TASK TO CARRY OUT ▸
Can you rewrite the data below as a Markdown table with the columns "Row" and "Line", numbering each line and skipping blank lines and pictures?

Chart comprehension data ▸
- - -
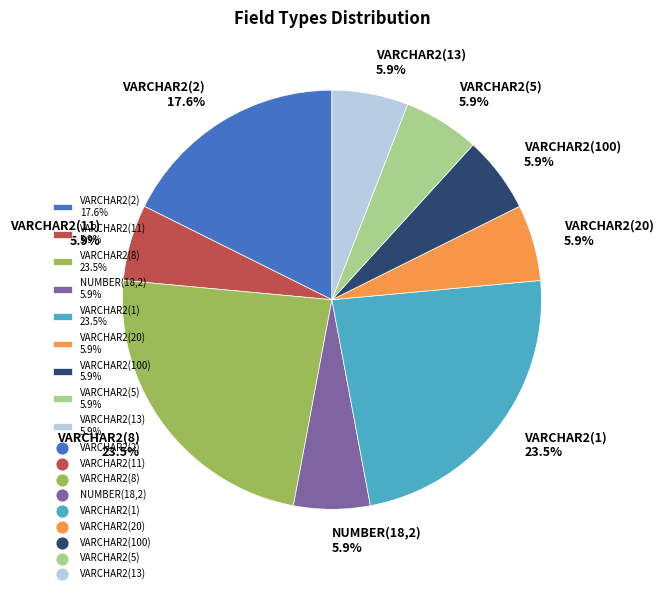

Does any single category account for the majority?

No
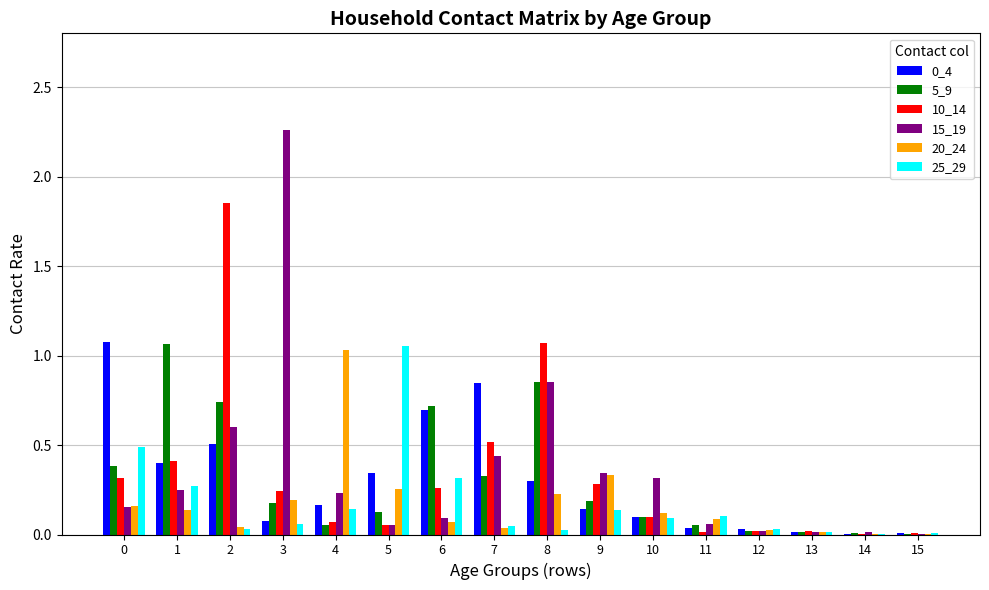

At which category does the chart reach its peak across all series?

3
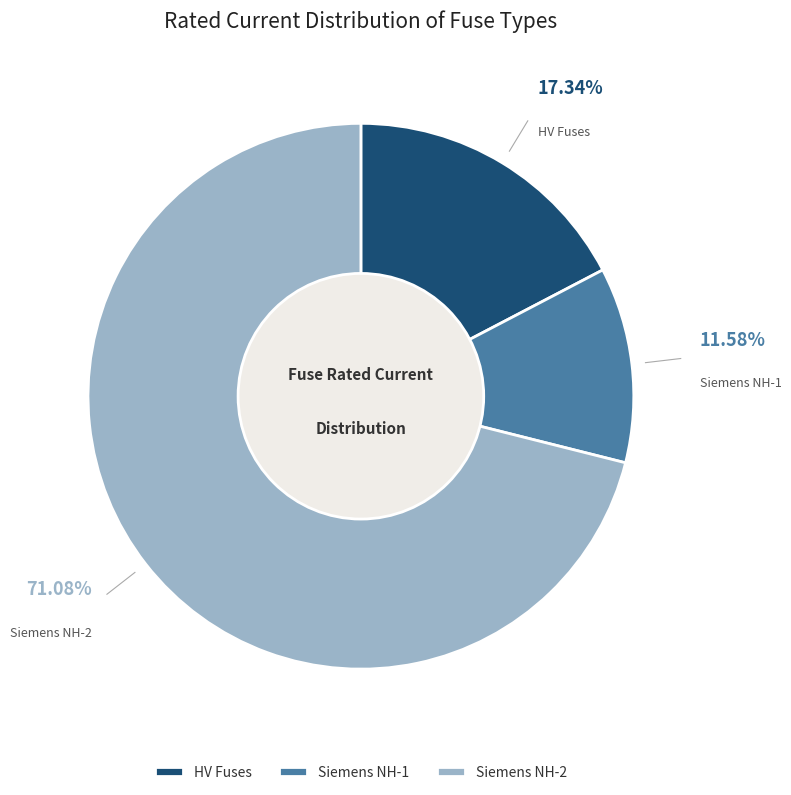

Which category has the smallest portion of the pie?

Siemens NH-1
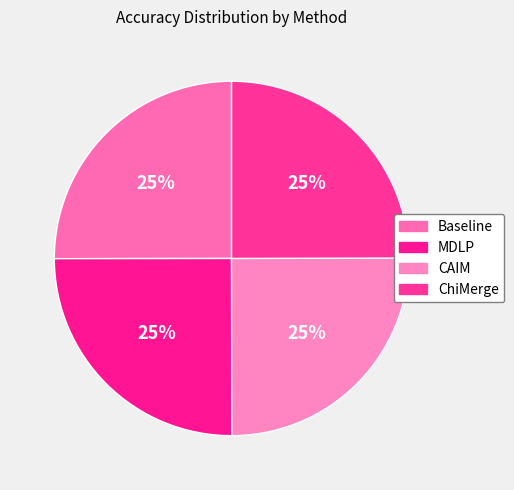

Is it true that MDLP is 38% of the pie?

False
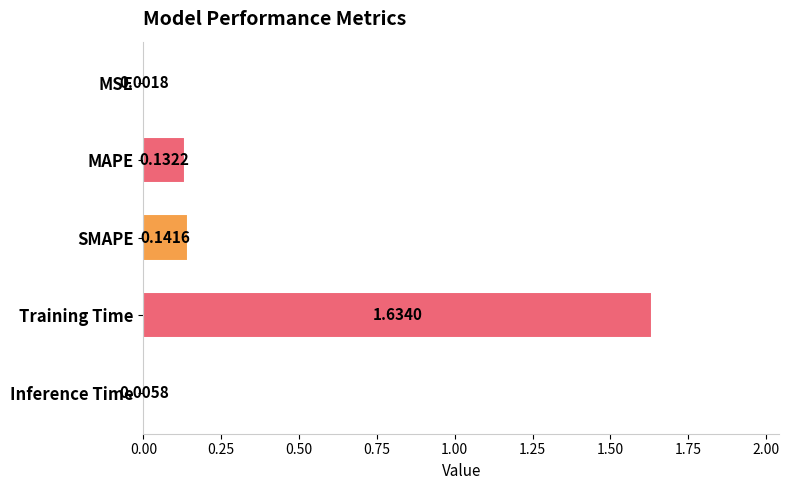

What is the average value?

0.4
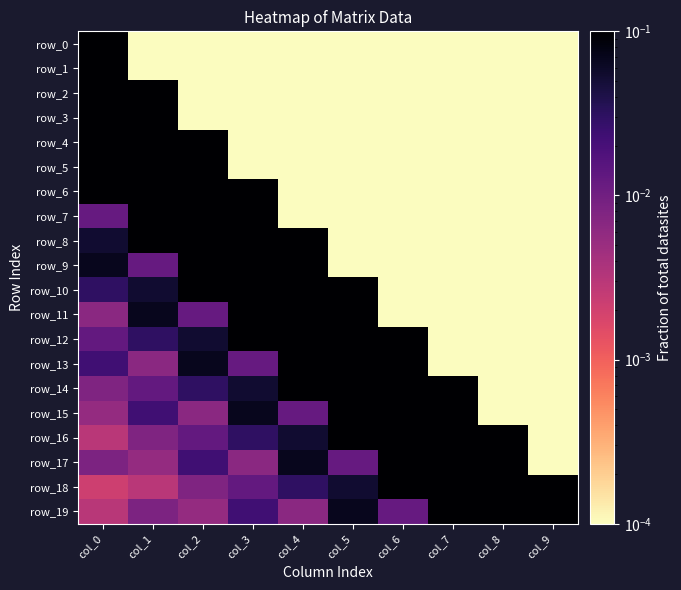

What is the sum of all row_7 values?

1.1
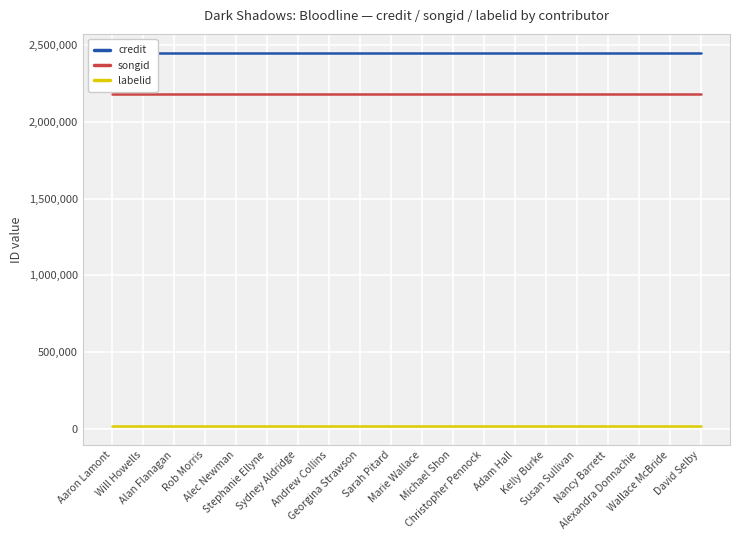

What is the average value of the labelid series?

16092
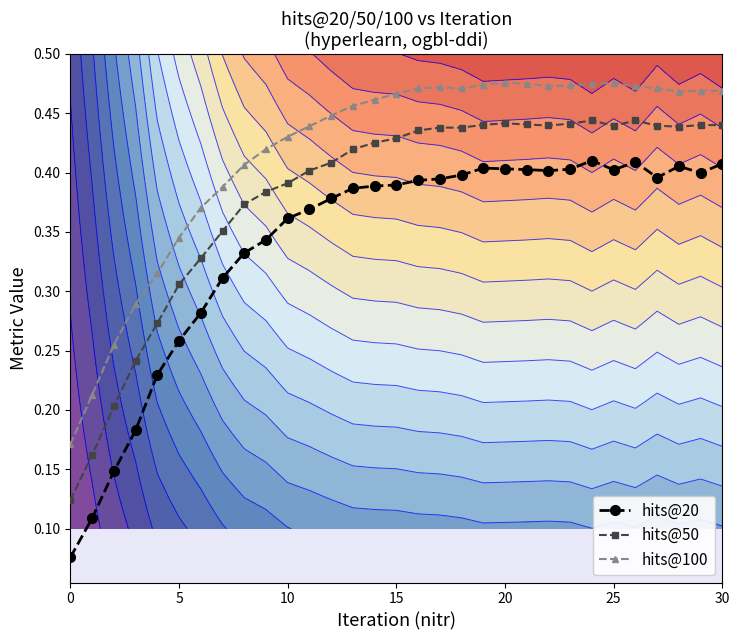

At which category does the chart reach its peak across all series?

20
- - -
TASK RESULT ▸
| Row | Line |
|---|---|
| 1 | Does any single category account for the majority? |
| 2 | No |
| 3 | At which category does the chart reach its peak across all series? |
| 4 | 3 |
| 5 | Which category has the smallest portion of the pie? |
| 6 | Siemens NH-1 |
| 7 | Is it true that MDLP is 38% of the pie? |
| 8 | False |
| 9 | What is the average value? |
| 10 | 0.4 |
| 11 | What is the sum of all row_7 values? |
| 12 | 1.1 |
| 13 | What is the average value of the labelid series? |
| 14 | 16092 |
| 15 | At which category does the chart reach its peak across all series? |
| 16 | 20 |